The Swingin’ Medallions ordered 1,000 copies of Double Shot to sell themselves before it was picked up by SMASH Records. The record made it to No. 17 on the music charts in 1966, sending the band on its only national tour. But insiders will tell you that the original version better delivers the energy of one of the band’s live performance.
It was a happy time with happy music. Double Shot is included on a Hit Parade of unforgettable recordings that has become background music for people of a certain generation. Here’s a small sample of that long list of favorites and the groups who performed them:
• The Tams brought us “Be Young, Be Foolish Be Happy.”
• Maurice Williams & the Zodiacs implored us to “Stay.”
• The Kingsmen, were known for the unknown lyrics of “Louie, Louie.”
• Bill Deal and the Rhondells recorded their own version of “What Kind of Fool Do You Think I Am?

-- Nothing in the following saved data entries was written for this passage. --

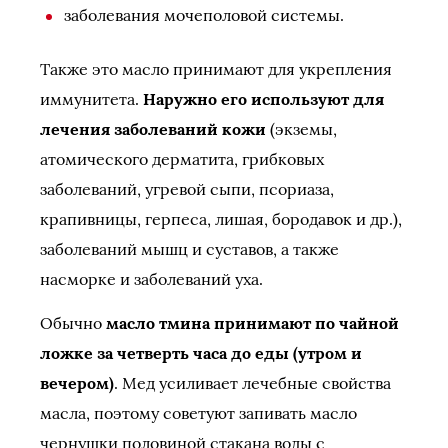
заболевания мочеполовой системы.
Также это масло принимают для укрепления
иммунитета.
Наружно его используют для
лечения заболеваний кожи
(экземы,
атомического дерматита, грибковых
заболеваний, угревой сыпи, псориаза,
крапивницы, герпеса, лишая, бородавок и др.),
заболеваний мышц и суставов, а также
насморке и заболеваний уха.
Обычно
масло тмина принимают по чайной
ложке за четверть часа до еды (утром и
вечером)
. Мед усиливает лечебные свойства
масла, поэтому советуют запивать масло
чернушки половиной стакана воды с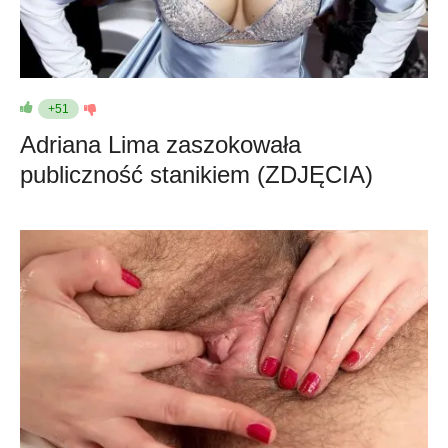
+51
Adriana Lima zaszokowała
publiczność stanikiem (ZDJĘCIA)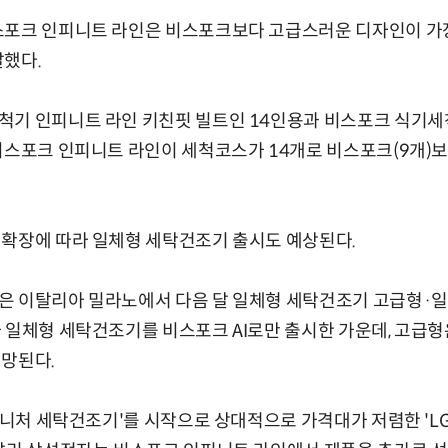
스포크 인피니트 라인은 비스포크보다 고급스러운 디자인이 가장
말했다.
기 인피니트 라인 키친핏 빌트인 14인용과 비스포크 식기세척
비스포크 인피니트 라인이 세척코스가 14개로 비스포크(9개)보다
 확장에 따라 일체형 세탁건조기 출시도 예상된다.
은 이탈리아 밀라노에서 다음 달 일체형 세탁건조기 고급형·일
 일체형 세탁건조기를 비스포크 AI로만 출시한 가운데, 고급
전망된다.
시그니처 세탁건조기'를 시작으로 상대적으로 가격대가 저렴한 'L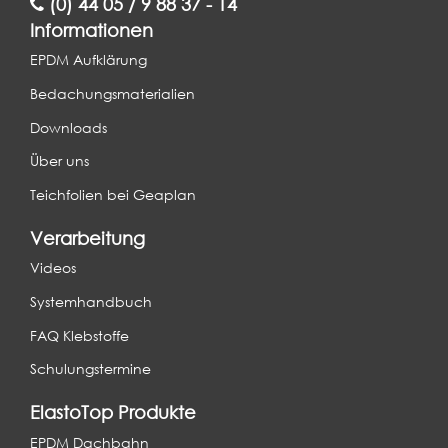
(0) 44 05 / 9 88 37 - 14
Informationen
EPDM Aufklärung
Bedachungsmaterialien
Downloads
Über uns
Teichfolien bei Geaplan
Verarbeitung
Videos
Systemhandbuch
FAQ Klebstoffe
Schulungstermine
ElastoTop Produkte
EPDM Dachbahn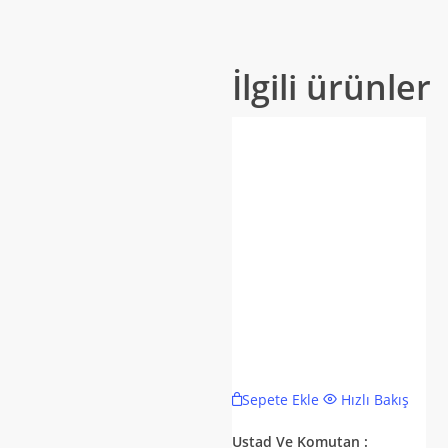
İlgili ürünler
Sepete Ekle
Hızlı Bakış
Ustad Ve Komutan :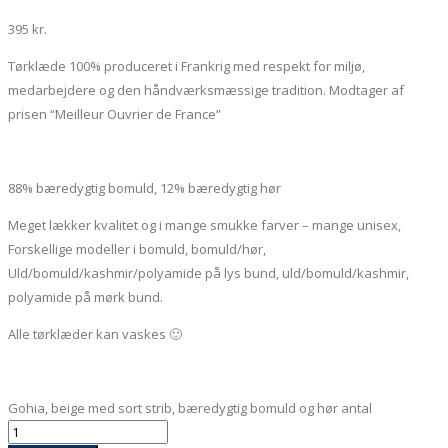
395
kr.
Tørklæde 100% produceret i Frankrig med respekt for miljø,
medarbejdere og den håndværksmæssige tradition. Modtager af
prisen “Meilleur Ouvrier de France”
88% bæredygtig bomuld, 12% bæredygtig hør
Meget lækker kvalitet og i mange smukke farver – mange unisex,
Forskellige modeller i bomuld, bomuld/hør,
Uld/bomuld/kashmir/polyamide på lys bund, uld/bomuld/kashmir,
polyamide på mørk bund.
Alle tørklæder kan vaskes 🙂
Gohia, beige med sort strib, bæredygtig bomuld og hør antal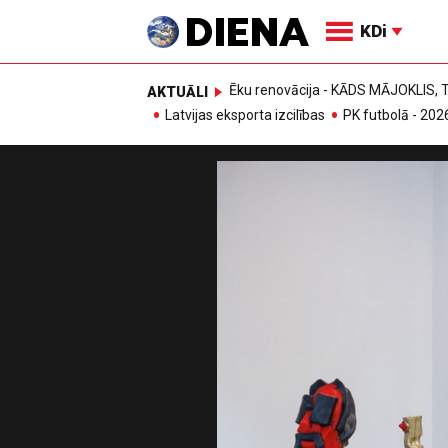
KDi
Ēku renovācija - KĀDS MĀJOKLIS
AKTUĀLI
Latvijas eksporta izcilības
PK futbolā - 202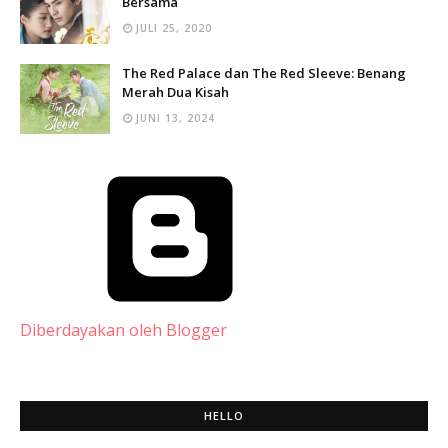
Bersama
JULI 25, 2020
The Red Palace dan The Red Sleeve: Benang
Merah Dua Kisah
JUNI 13, 2024
Diberdayakan oleh Blogger
HELLO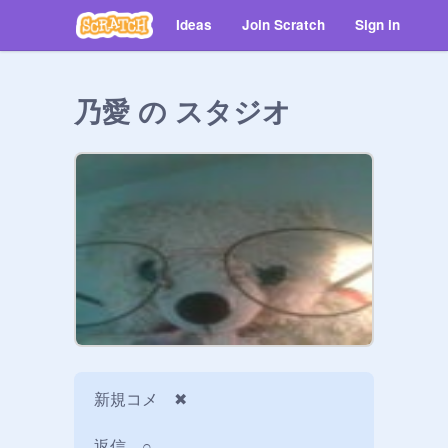
Ideas
Join Scratch
Sign in
乃愛 の スタジオ
新規コメ　✖︎

返信　○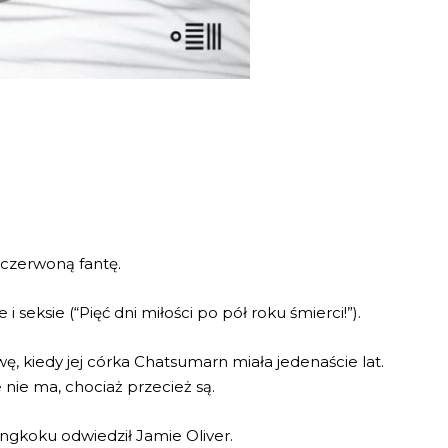
 czerwoną fantę.
i seksie (“Pięć dni miłości po pół roku śmierci!”).
wę, kiedy jej córka Chatsumarn miała jedenaście lat.
e nie ma, chociaż przecież są.
angkoku odwiedził Jamie Oliver.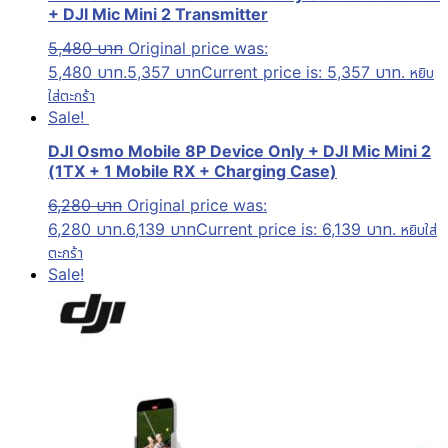
+ DJI Mic Mini 2 Transmitter
5,480
บาท
Original price was:
5,480 บาท.
5,357
บาท
Current price is: 5,357 บาท.
หยิบ
ใส่ตะกร้า
Sale!
DJI Osmo Mobile 8P Device Only + DJI Mic Mini 2
(1TX + 1 Mobile RX + Charging Case)
6,280
บาท
Original price was:
6,280 บาท.
6,139
บาท
Current price is: 6,139 บาท.
หยิบใส่
ตะกร้า
Sale!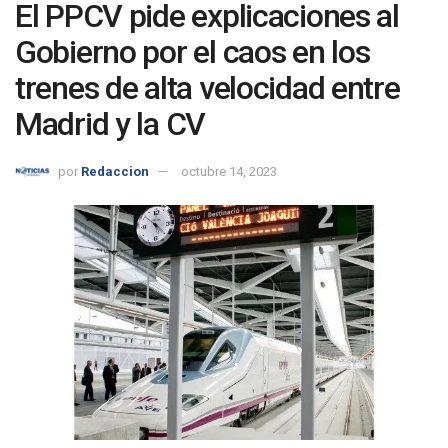
El PPCV pide explicaciones al
Gobierno por el caos en los
trenes de alta velocidad entre
Madrid y la CV
por
Redaccion
octubre 14, 2023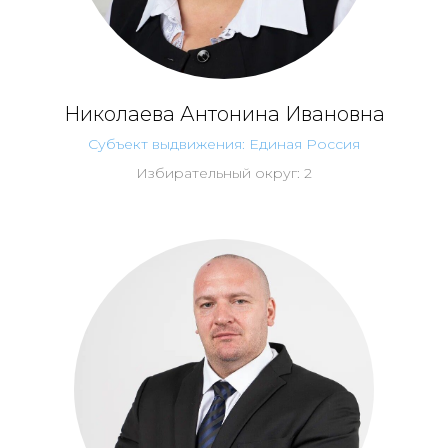
Николаева Антонина Ивановна
Субъект выдвижения: Единая Россия
Избирательный округ: 2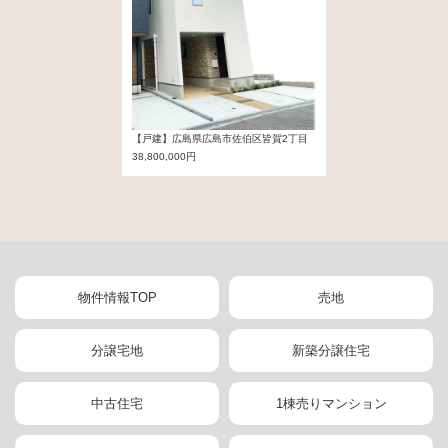
【戸建】広島県広島市佐伯区皆賀2丁目
38,800,000円
物件情報TOP
売地
分譲宅地
新築分譲住宅
中古住宅
1棟売りマンション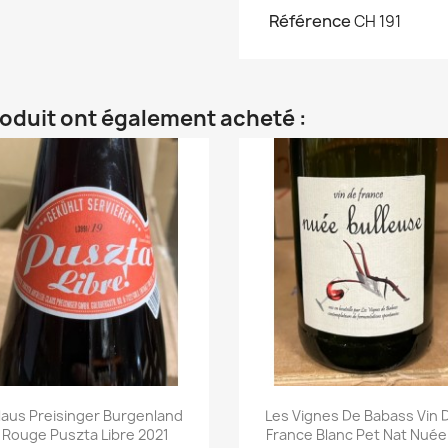
Référence
CH 191
roduit ont également acheté :
laus Preisinger Burgenland
Les Vignes De Babass Vin 
Rouge Puszta Libre 2021
France Blanc Pet Nat Nuée.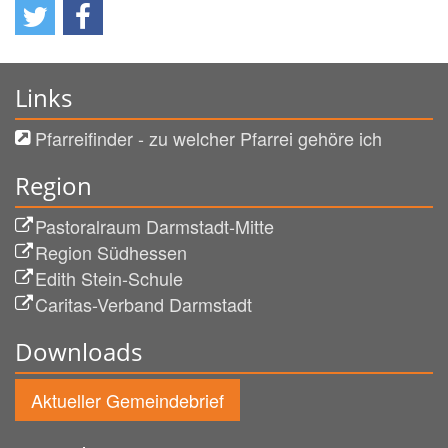
Links
Pfarreifinder - zu welcher Pfarrei gehöre ich
Region
Pastoralraum Darmstadt-Mitte
Region Südhessen
Edith Stein-Schule
Caritas-Verband Darmstadt
Downloads
Aktueller Gemeindebrief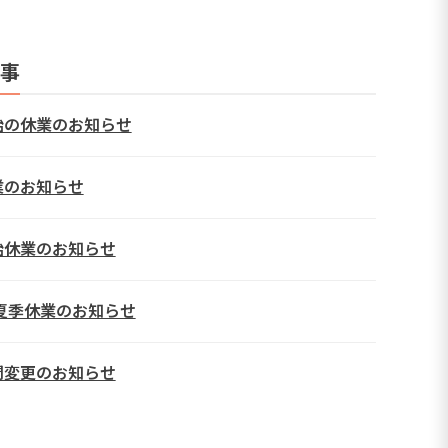
事
始の休業のお知らせ
業のお知らせ
始休業のお知らせ
年夏季休業のお知らせ
間変更のお知らせ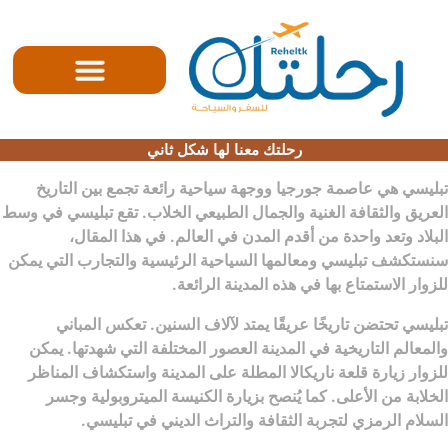
الصفحه الرئيسية
رحلتك معنا لها شكل ثاني
تبليسي هي عاصمة جورجيا ووجهة سياحية رائعة تجمع بين التاريخ
العريق والثقافة الغنية والجمال الطبيعي الخلاب. تقع تبليسي في وسط
البلاد وتعد واحدة من أقدم المدن في العالم. في هذا المقال،
سنستكشف تبليسي ومعالمها السياحية الرئيسية والتجارب التي يمكن
للزوار الاستمتاع بها في هذه المدينة الرائعة.
تبليسي تحتضن تاريخًا عريقًا يمتد لآلاف السنين. تعكس المباني
والمعالم التاريخية في المدينة العصور المختلفة التي شهدتها. يمكن
للزوار زيارة قلعة ناريكالا المطلة على المدينة واستكشاف المناظر
الخلابة من الأعلى. كما يُنصح بزيارة الكنيسة الميتروبولية وجسر
السلام الرمزي لتجربة الثقافة والتراث الديني في تبليسي.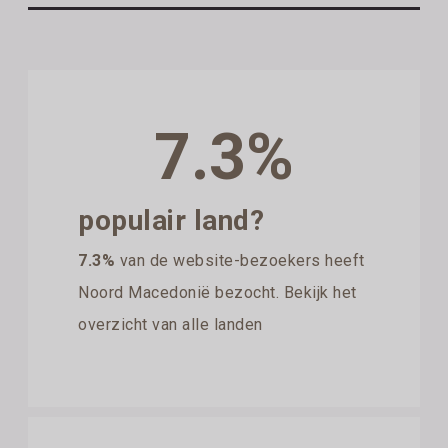
7.3%
populair land?
7.3%
van de website-bezoekers heeft
Noord Macedonië bezocht. Bekijk het
overzicht van alle landen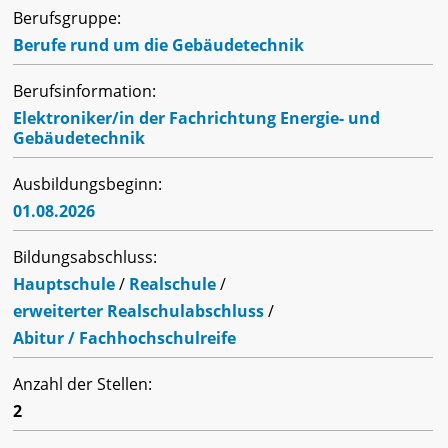
Berufsgruppe:
Berufe rund um die Gebäudetechnik
Berufsinformation:
Elektroniker/in der Fachrichtung Energie- und
Gebäudetechnik
Ausbildungsbeginn:
01.08.2026
Bildungsabschluss:
Hauptschule
/
Realschule
/
erweiterter Realschulabschluss
/
Abitur / Fachhochschulreife
Anzahl der Stellen:
2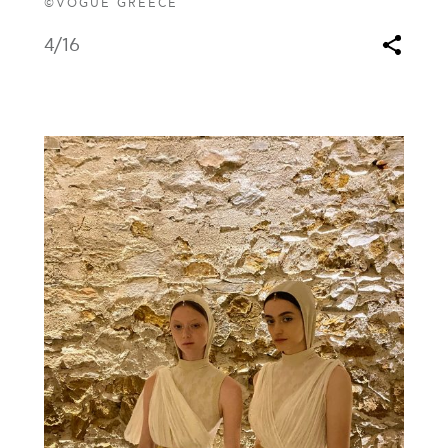
©VOGUE GREECE
4
/16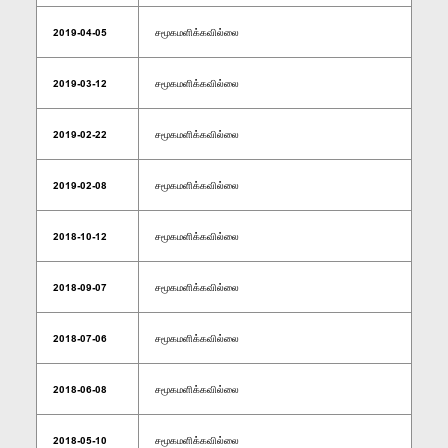
2019-04-05
சமூகமளிக்கவில்லை
2019-03-12
சமூகமளிக்கவில்லை
2019-02-22
சமூகமளிக்கவில்லை
2019-02-08
சமூகமளிக்கவில்லை
2018-10-12
சமூகமளிக்கவில்லை
2018-09-07
சமூகமளிக்கவில்லை
2018-07-06
சமூகமளிக்கவில்லை
2018-06-08
சமூகமளிக்கவில்லை
2018-05-10
சமூகமளிக்கவில்லை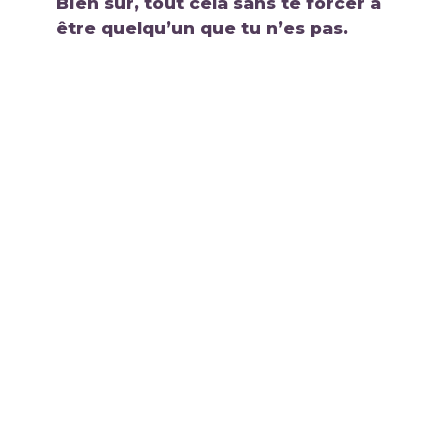
Bien sûr, tout cela sans te forcer à
être
quelqu’un que tu n’es pas.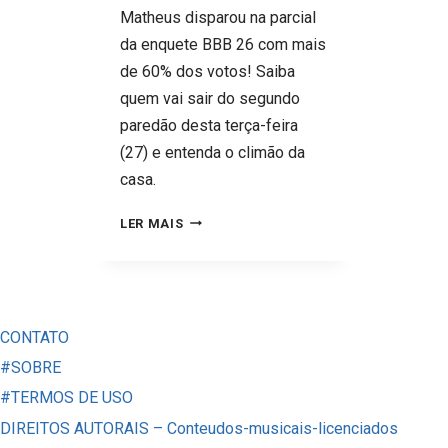
Matheus disparou na parcial
da enquete BBB 26 com mais
de 60% dos votos! Saiba
quem vai sair do segundo
paredão desta terça-feira
(27) e entenda o climão da
casa.
BBB
LER MAIS
26
VIROU
UM
HOSPÍCIO:
CONTATO
DA
#SOBRE
QUEDA
#TERMOS DE USO
DE
DIREITOS AUTORAIS – Conteudos-musicais-licenciados
JONAS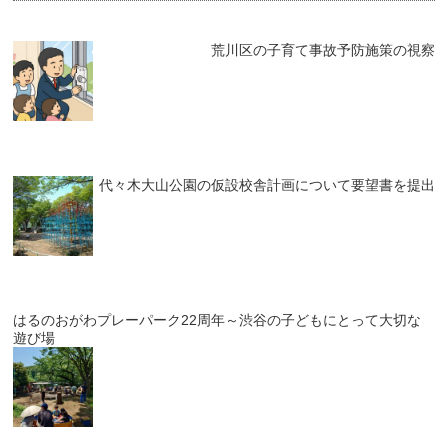
荒川区の子育て事故予防施策の視察
代々木大山公園の仮設校舎計画について要望書を提出
はるのおがわプレーパーク22周年～渋谷の子どもにとって大切な
遊び場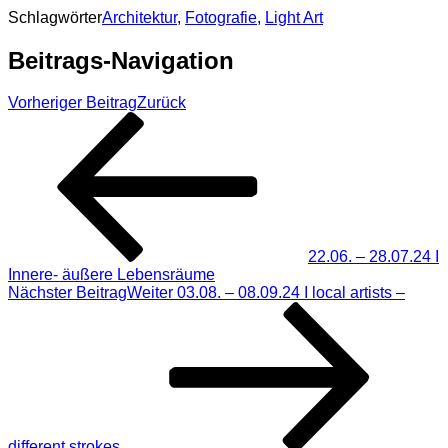
Schlagwörter
Architektur
,
Fotografie
,
Light Art
Beitrags-Navigation
Vorheriger Beitrag
Zurück
22.06. – 28.07.24 I
Innere- äußere Lebensräume
Nächster Beitrag
Weiter
03.08. – 08.09.24 I local artists –
different strokes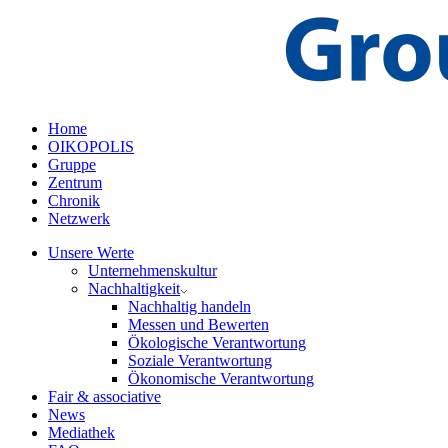
Home
OIKOPOLIS
Gruppe
Zentrum
Chronik
Netzwerk
Unsere Werte
Unternehmenskultur
Nachhaltigkeit
Nachhaltig handeln
Messen und Bewerten
Ökologische Verantwortung
Soziale Verantwortung
Ökonomische Verantwortung
Fair & associative
News
Mediathek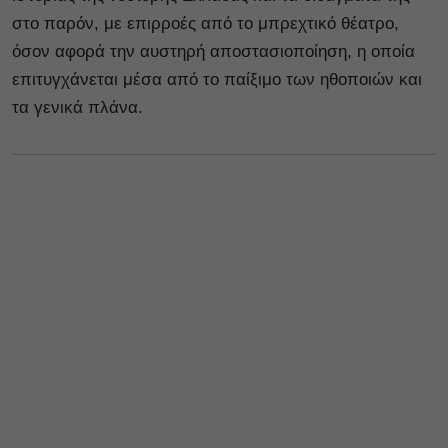
στο παρόν, με επιρροές από το μπρεχτικό θέατρο,
όσον αφορά την αυστηρή αποστασιοποίηση, η οποία
επιτυγχάνεται μέσα από το παίξιμο των ηθοποιών και
τα γενικά πλάνα.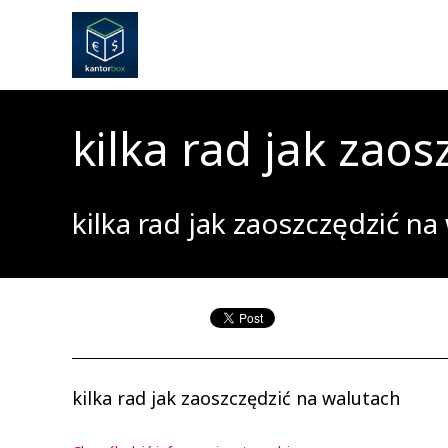
kilka rad jak zao
kilka rad jak zaoszczędzić na
kilka rad jak zaoszczędzić na walutach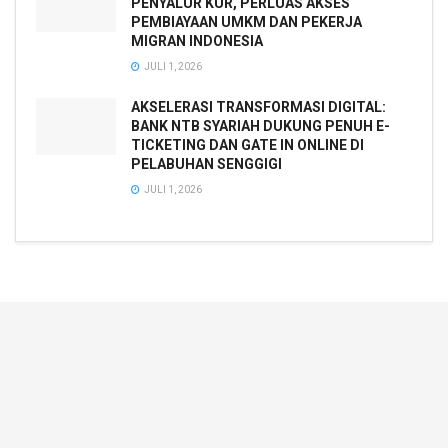
PENYALUR KUR, PERLUAS AKSES
PEMBIAYAAN UMKM DAN PEKERJA
MIGRAN INDONESIA
JULI 1, 2026
AKSELERASI TRANSFORMASI DIGITAL:
BANK NTB SYARIAH DUKUNG PENUH E-
TICKETING DAN GATE IN ONLINE DI
PELABUHAN SENGGIGI
JULI 1, 2026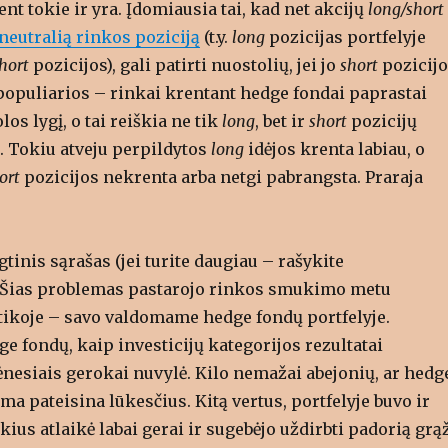
nt tokie ir yra. Įdomiausia tai, kad net akcijų
long/short
neutralią rinkos poziciją
(t.y.
long
pozicijas portfelyje
hort
pozicijos), gali patirti nuostolių, jei jo
short
pozicij
populiarios – rinkai krentant hedge fondai paprastai
os lygį, o tai reiškia ne tik
long
, bet ir
short
pozicijų
. Tokiu atveju perpildytos
long
idėjos krenta labiau, o
ort
pozicijos nekrenta arba netgi pabrangsta. Praraja
gtinis sąrašas (jei turite daugiau – rašykite
 Šias problemas pastarojo rinkos smukimo metu
tikoje – savo valdomame hedge fondų portfelyje.
e fondų, kaip investicijų kategorijos rezultatai
ėnesiais gerokai nuvylė. Kilo nemažai abejonių, ar hedg
ma pateisina lūkesčius. Kitą vertus, portfelyje buvo ir
ūkius atlaikė labai gerai ir sugebėjo uždirbti padorią grą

• Doug Clark & the Hot Nuts would start off evenings as a legit stage band before lapsing into “Hot Nuts — You Get Them from the Peanut Man,” a risque song that sometimes ended with a visit from the local Vice Squad.
In 2009, noted South Carolina author Pat Conroy wrote a best-selling novel entitled “Beach Music.” In the book, his protagonist, Jack McCall, flees the south with his daughter and tries to reintroduce her to the region through its music.
Those musicians from the past are slowly leaving the bandstand and taking a final bow. But their music still has a hold on fans who survive. When we hear those songs, we smile and, without thinking, we start to sing along. We feel good again. We feel young.
That is the gift and legacy of John McElrath, a keyboard player that we never really got to know. He leaves behind a band with a legacy, a group that has never stopped gigging and a song that has never stopped rocking.
Thanks for the memories, John — now please have the guys do Double Shot one more time.